Church leaders in a recent Barna Research Group Survey overwhelmingly linked spiritual disciplines with the following intellectual approaches: personal Bible study, small group Bible study, conversations with a mature Christian about discipleship, teaching the Bible in a weekly service, one-on-one study with a mature Christian, memorizing Scripture, reading Christian publications, and listening to Christian media and sermons. This post-Enlightenment worldview of well-intentioned Christians neglects other methods of spiritual formation. The underlying assumption is that the more one knows (about the Bible, Jesus, God, and so forth), the more spiritual one is.

Churches, organizations, clergy, and laity are not equipped to facilitate the spiritual formation of those with mental impairments. For instance, less than half of individuals with intellectual disabilities attend a religious service or engage in a spiritual practice at least once a month. Currently, very few resources establish a spiritual formation plan with a focus on promoting a reciprocal and equal relationships for adults who have cognitive disabilities. Ministers have an opportunity to connect those with intellectual disabilities in a relationship with both God and others in the community of faith. How then does a person with an intellectual disability fit into an Evangelical culture of faith? Reaching out is a strength of the Evangelical tradition, but an entire segment of the U.S. population remains underserved and unreached. For the Body of Christ to develop, the people of God should engage in mutual responsiveness, which entails relationships in which all parties involved give and receive. The universal church needs the resources to reach, journey alongside, and grow to maturity together with individuals who have intellectual disabilities.

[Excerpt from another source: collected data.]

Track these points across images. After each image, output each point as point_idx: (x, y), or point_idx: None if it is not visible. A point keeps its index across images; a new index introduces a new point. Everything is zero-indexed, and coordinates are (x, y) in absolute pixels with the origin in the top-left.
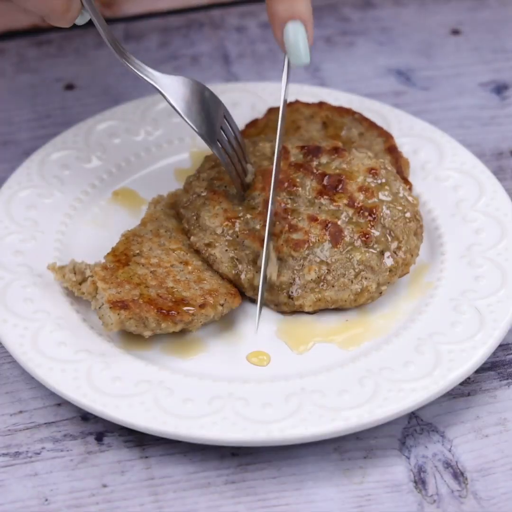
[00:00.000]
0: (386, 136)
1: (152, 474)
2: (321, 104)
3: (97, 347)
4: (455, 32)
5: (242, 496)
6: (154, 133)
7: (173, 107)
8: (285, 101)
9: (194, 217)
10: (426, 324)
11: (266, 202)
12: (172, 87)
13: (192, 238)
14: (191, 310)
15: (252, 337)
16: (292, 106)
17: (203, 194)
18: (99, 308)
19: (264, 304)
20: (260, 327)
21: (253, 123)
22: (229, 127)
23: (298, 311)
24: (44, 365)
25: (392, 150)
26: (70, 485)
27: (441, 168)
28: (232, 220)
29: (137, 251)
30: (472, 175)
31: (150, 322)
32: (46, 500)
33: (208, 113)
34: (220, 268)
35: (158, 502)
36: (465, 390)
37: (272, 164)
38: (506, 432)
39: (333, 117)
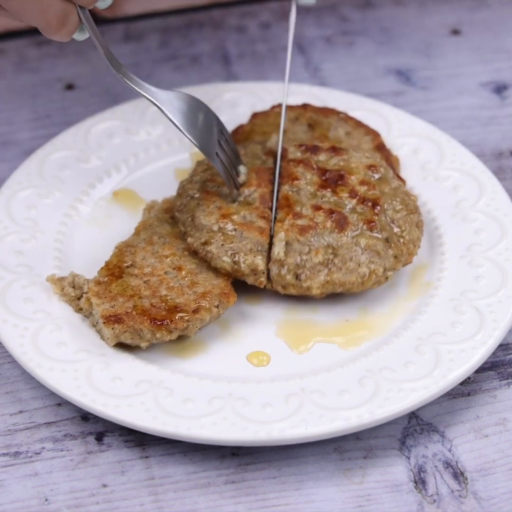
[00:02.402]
0: (373, 134)
1: (152, 474)
2: (305, 106)
3: (97, 347)
4: (455, 32)
5: (242, 496)
6: (154, 133)
7: (172, 121)
8: (292, 45)
9: (190, 219)
10: (426, 324)
11: (262, 196)
12: (170, 102)
13: (188, 239)
14: (185, 316)
15: (252, 337)
16: (276, 109)
17: (197, 195)
18: (96, 323)
19: (270, 288)
20: (259, 328)
21: (238, 129)
22: (224, 138)
23: (305, 295)
24: (44, 365)
25: (381, 148)
26: (70, 485)
27: (441, 168)
28: (228, 216)
29: (130, 262)
30: (472, 175)
31: (145, 334)
32: (46, 500)
33: (205, 127)
34: (218, 264)
35: (158, 502)
36: (465, 390)
37: (265, 163)
38: (506, 432)
39: (319, 118)
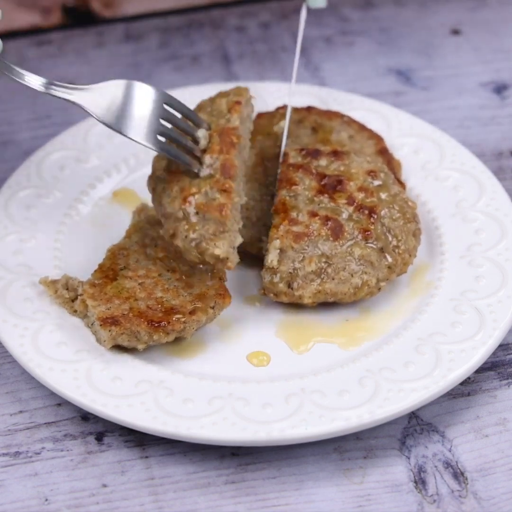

Dr. Wes Cohoon serves as Professor of Pastoral Care, Healthcare Chaplaincy Specialist in the Department of Pastoral Care & Chaplaincy in the School of Community Ministry at Missional University. His academic credentials include a B.S. in Religion, Liberty University and a M.Div. from Liberty Theological Seminary (USA); and a D.Min. from Logsdon Seminary, Hardin-Simmons University (USA). His experience includes serving as Director of Chaplaincy Services for DSSLC, Texas Department of Aging and Disability Services, Denton, TX (USA).